EXTRACTED RECORDS -
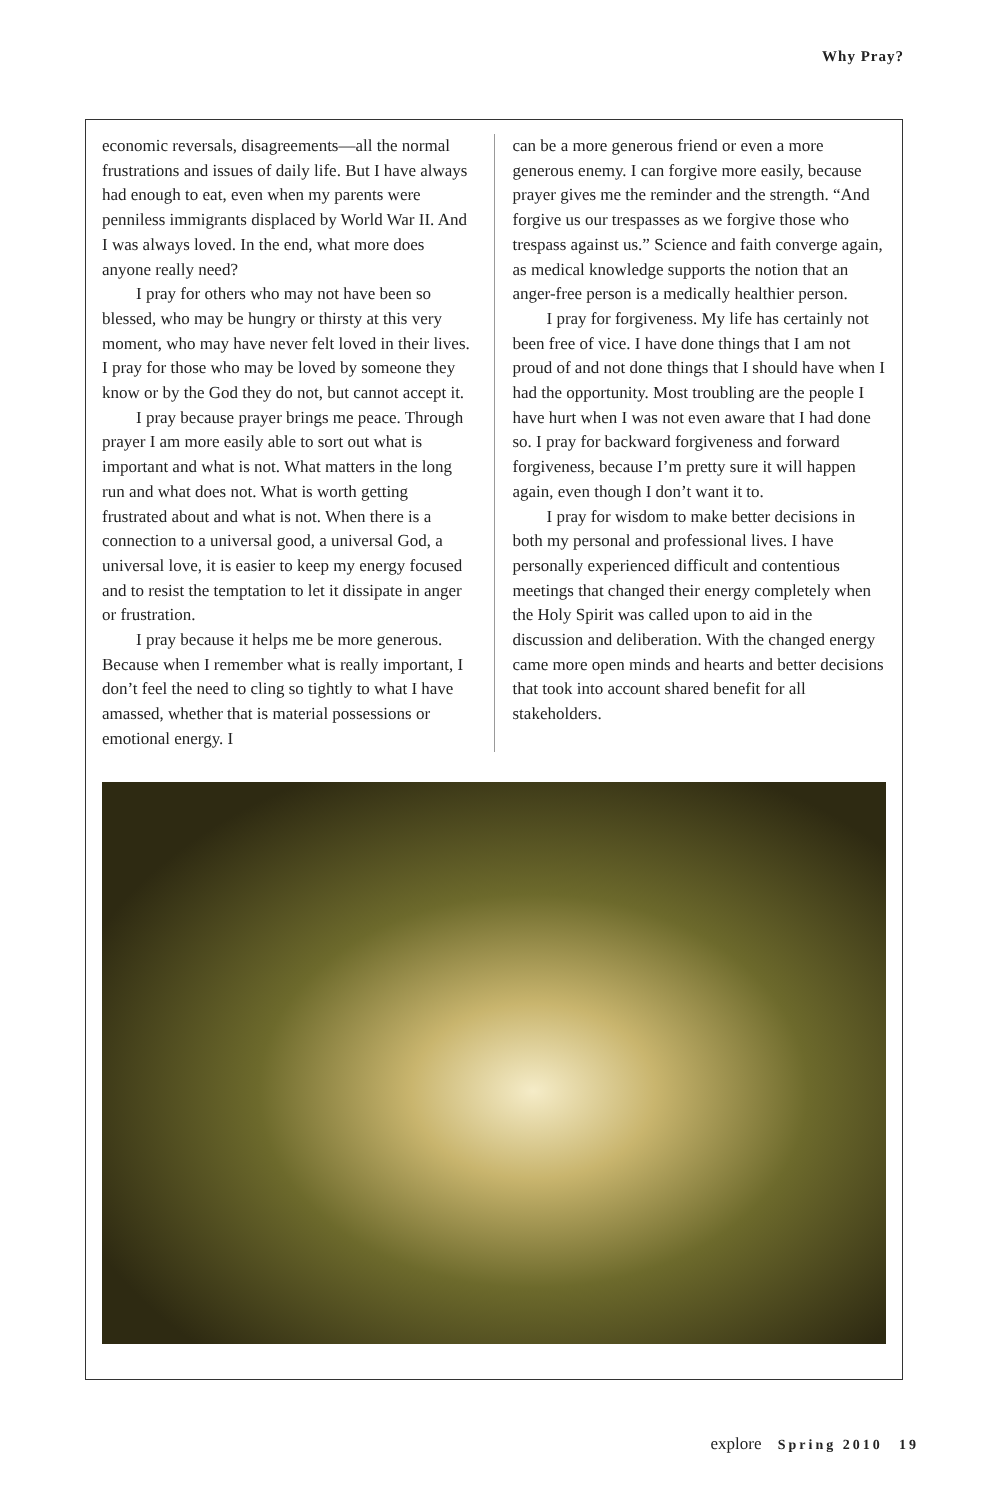Why Pray?
economic reversals, disagreements—all the normal frustrations and issues of daily life. But I have always had enough to eat, even when my parents were penniless immigrants displaced by World War II. And I was always loved. In the end, what more does anyone really need?
I pray for others who may not have been so blessed, who may be hungry or thirsty at this very moment, who may have never felt loved in their lives. I pray for those who may be loved by someone they know or by the God they do not, but cannot accept it.
I pray because prayer brings me peace. Through prayer I am more easily able to sort out what is important and what is not. What matters in the long run and what does not. What is worth getting frustrated about and what is not. When there is a connection to a universal good, a universal God, a universal love, it is easier to keep my energy focused and to resist the temptation to let it dissipate in anger or frustration.
I pray because it helps me be more generous. Because when I remember what is really important, I don’t feel the need to cling so tightly to what I have amassed, whether that is material possessions or emotional energy. I
can be a more generous friend or even a more generous enemy. I can forgive more easily, because prayer gives me the reminder and the strength. “And forgive us our trespasses as we forgive those who trespass against us.” Science and faith converge again, as medical knowledge supports the notion that an anger-free person is a medically healthier person.
I pray for forgiveness. My life has certainly not been free of vice. I have done things that I am not proud of and not done things that I should have when I had the opportunity. Most troubling are the people I have hurt when I was not even aware that I had done so. I pray for backward forgiveness and forward forgiveness, because I’m pretty sure it will happen again, even though I don’t want it to.
I pray for wisdom to make better decisions in both my personal and professional lives. I have personally experienced difficult and contentious meetings that changed their energy completely when the Holy Spirit was called upon to aid in the discussion and deliberation. With the changed energy came more open minds and hearts and better decisions that took into account shared benefit for all stakeholders.
explore Spring 2010 19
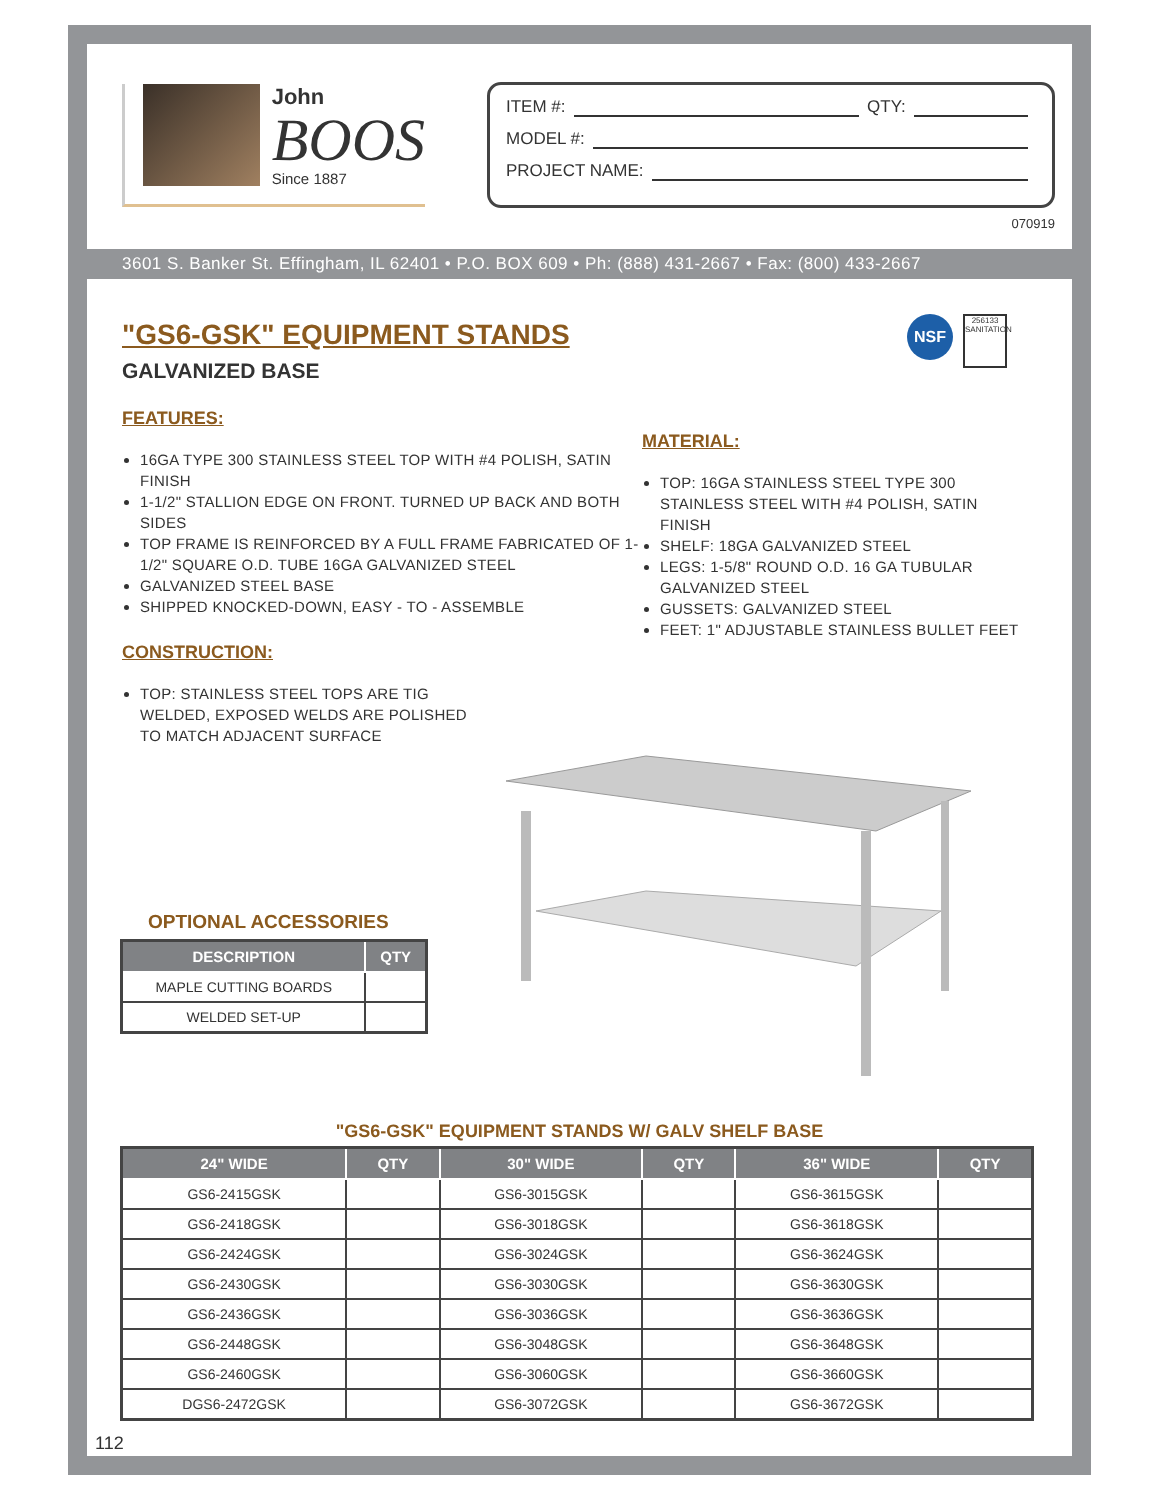John
BOOS
Since 1887
ITEM #: QTY:
MODEL #:
PROJECT NAME:
070919
3601 S. Banker St. Effingham, IL 62401 • P.O. BOX 609 • Ph: (888) 431-2667 • Fax: (800) 433-2667
"GS6-GSK" EQUIPMENT STANDS
GALVANIZED BASE
NSF
256133
SANITATION
FEATURES:
16GA TYPE 300 STAINLESS STEEL TOP WITH #4 POLISH, SATIN FINISH
1-1/2" STALLION EDGE ON FRONT. TURNED UP BACK AND BOTH SIDES
TOP FRAME IS REINFORCED BY A FULL FRAME FABRICATED OF 1-1/2" SQUARE O.D. TUBE 16GA GALVANIZED STEEL
GALVANIZED STEEL BASE
SHIPPED KNOCKED-DOWN, EASY - TO - ASSEMBLE
CONSTRUCTION:
TOP: STAINLESS STEEL TOPS ARE TIG WELDED, EXPOSED WELDS ARE POLISHED TO MATCH ADJACENT SURFACE
MATERIAL:
TOP: 16GA STAINLESS STEEL TYPE 300 STAINLESS STEEL WITH #4 POLISH, SATIN FINISH
SHELF: 18GA GALVANIZED STEEL
LEGS: 1-5/8" ROUND O.D. 16 GA TUBULAR GALVANIZED STEEL
GUSSETS: GALVANIZED STEEL
FEET: 1" ADJUSTABLE STAINLESS BULLET FEET
OPTIONAL ACCESSORIES
| DESCRIPTION | QTY |
| --- | --- |
| MAPLE CUTTING BOARDS | |
| WELDED SET-UP | |
"GS6-GSK" EQUIPMENT STANDS W/ GALV SHELF BASE
| 24" WIDE | QTY | 30" WIDE | QTY | 36" WIDE | QTY |
| --- | --- | --- | --- | --- | --- |
| GS6-2415GSK | | GS6-3015GSK | | GS6-3615GSK | |
| GS6-2418GSK | | GS6-3018GSK | | GS6-3618GSK | |
| GS6-2424GSK | | GS6-3024GSK | | GS6-3624GSK | |
| GS6-2430GSK | | GS6-3030GSK | | GS6-3630GSK | |
| GS6-2436GSK | | GS6-3036GSK | | GS6-3636GSK | |
| GS6-2448GSK | | GS6-3048GSK | | GS6-3648GSK | |
| GS6-2460GSK | | GS6-3060GSK | | GS6-3660GSK | |
| DGS6-2472GSK | | GS6-3072GSK | | GS6-3672GSK | |
112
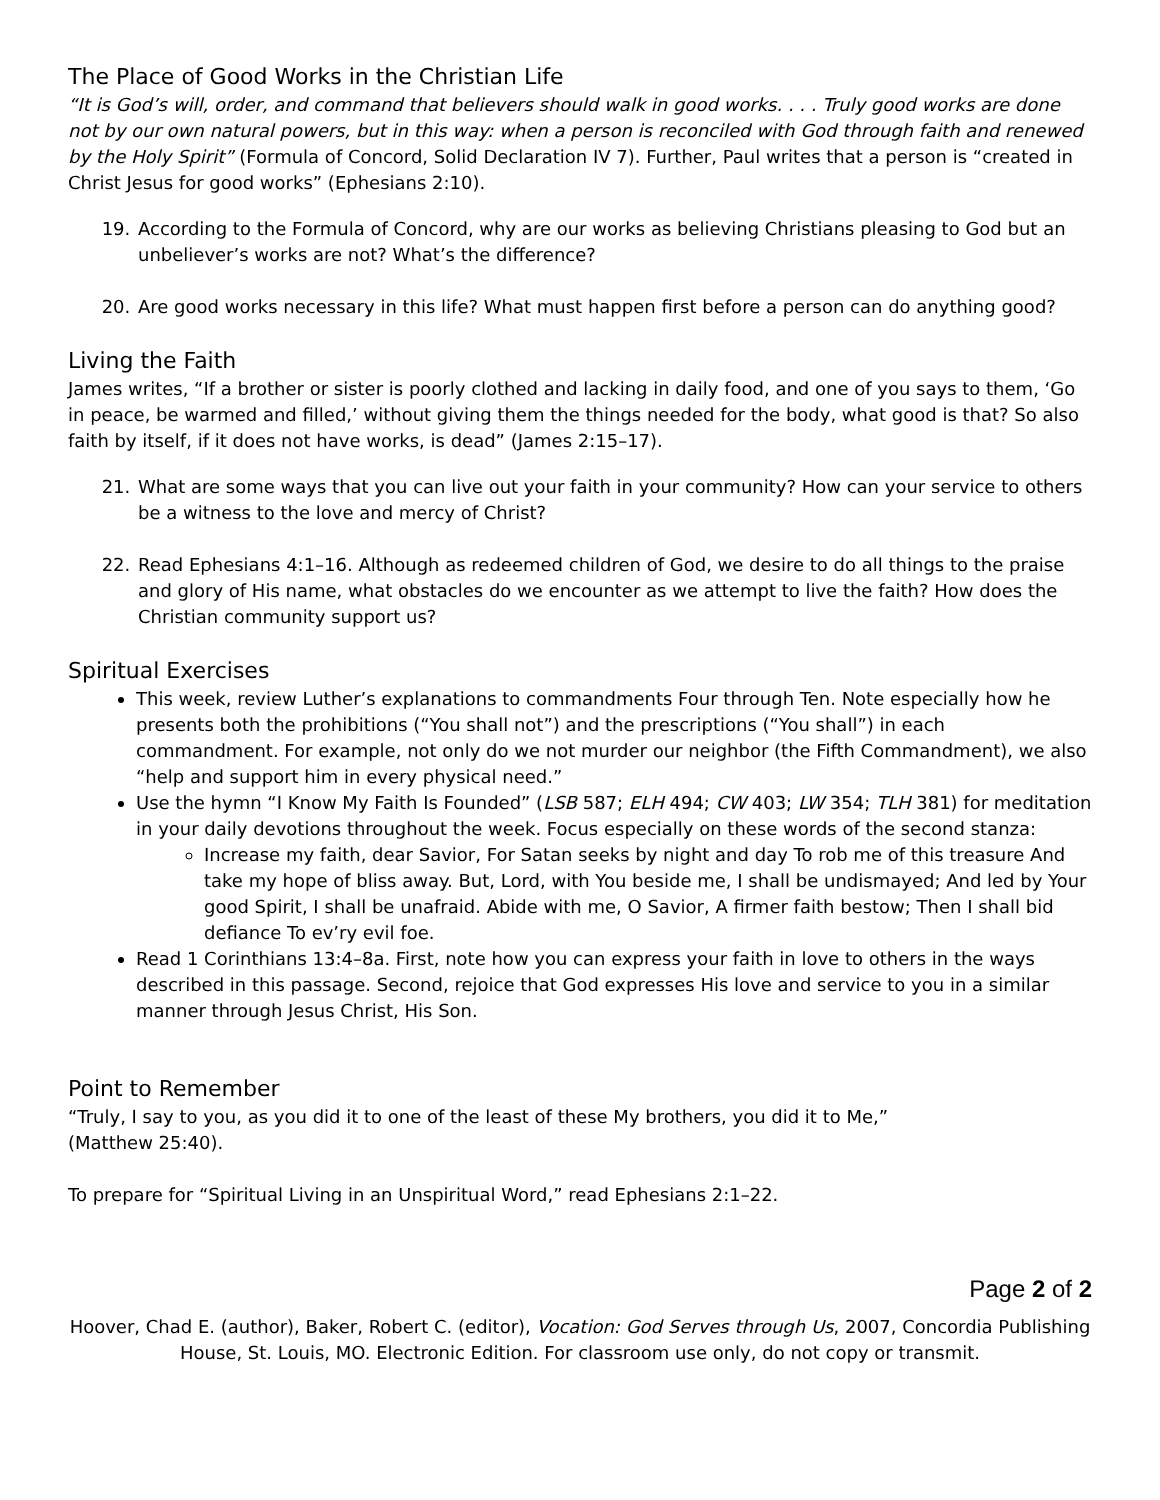The Place of Good Works in the Christian Life
“It is God’s will, order, and command that believers should walk in good works. . . . Truly good works are done not by our own natural powers, but in this way: when a person is reconciled with God through faith and renewed by the Holy Spirit” (Formula of Concord, Solid Declaration IV 7). Further, Paul writes that a person is “created in Christ Jesus for good works” (Ephesians 2:10).
19. According to the Formula of Concord, why are our works as believing Christians pleasing to God but an unbeliever’s works are not? What’s the difference?
20. Are good works necessary in this life? What must happen first before a person can do anything good?
Living the Faith
James writes, “If a brother or sister is poorly clothed and lacking in daily food, and one of you says to them, ‘Go in peace, be warmed and filled,’ without giving them the things needed for the body, what good is that? So also faith by itself, if it does not have works, is dead” (James 2:15–17).
21. What are some ways that you can live out your faith in your community? How can your service to others be a witness to the love and mercy of Christ?
22. Read Ephesians 4:1–16. Although as redeemed children of God, we desire to do all things to the praise and glory of His name, what obstacles do we encounter as we attempt to live the faith? How does the Christian community support us?
Spiritual Exercises
This week, review Luther’s explanations to commandments Four through Ten. Note especially how he presents both the prohibitions (“You shall not”) and the prescriptions (“You shall”) in each commandment. For example, not only do we not murder our neighbor (the Fifth Commandment), we also “help and support him in every physical need.”
Use the hymn “I Know My Faith Is Founded” (LSB 587; ELH 494; CW 403; LW 354; TLH 381) for meditation in your daily devotions throughout the week. Focus especially on these words of the second stanza:
Increase my faith, dear Savior, For Satan seeks by night and day To rob me of this treasure And take my hope of bliss away. But, Lord, with You beside me, I shall be undismayed; And led by Your good Spirit, I shall be unafraid. Abide with me, O Savior, A firmer faith bestow; Then I shall bid defiance To ev’ry evil foe.
Read 1 Corinthians 13:4–8a. First, note how you can express your faith in love to others in the ways described in this passage. Second, rejoice that God expresses His love and service to you in a similar manner through Jesus Christ, His Son.
Point to Remember
“Truly, I say to you, as you did it to one of the least of these My brothers, you did it to Me,”
(Matthew 25:40).
To prepare for “Spiritual Living in an Unspiritual Word,” read Ephesians 2:1–22.
Page 2 of 2
Hoover, Chad E. (author), Baker, Robert C. (editor), Vocation: God Serves through Us, 2007, Concordia Publishing House, St. Louis, MO. Electronic Edition. For classroom use only, do not copy or transmit.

TASK REQUIREMENTS -
Copy nothing but the lines from the first one in the listing through the line with "I pray for others", and omit the pictures.

SOLUTION BELOW -
Why Pray?
economic reversals, disagreements—all the normal frustrations and issues of daily life. But I have always had enough to eat, even when my parents were penniless immigrants displaced by World War II. And I was always loved. In the end, what more does anyone really need?
I pray for others who may not have been so blessed, who may be hungry or thirsty at this very moment, who may have never felt loved in their lives. I pray for those who may be loved by someone they know or by the God they do not, but cannot accept it.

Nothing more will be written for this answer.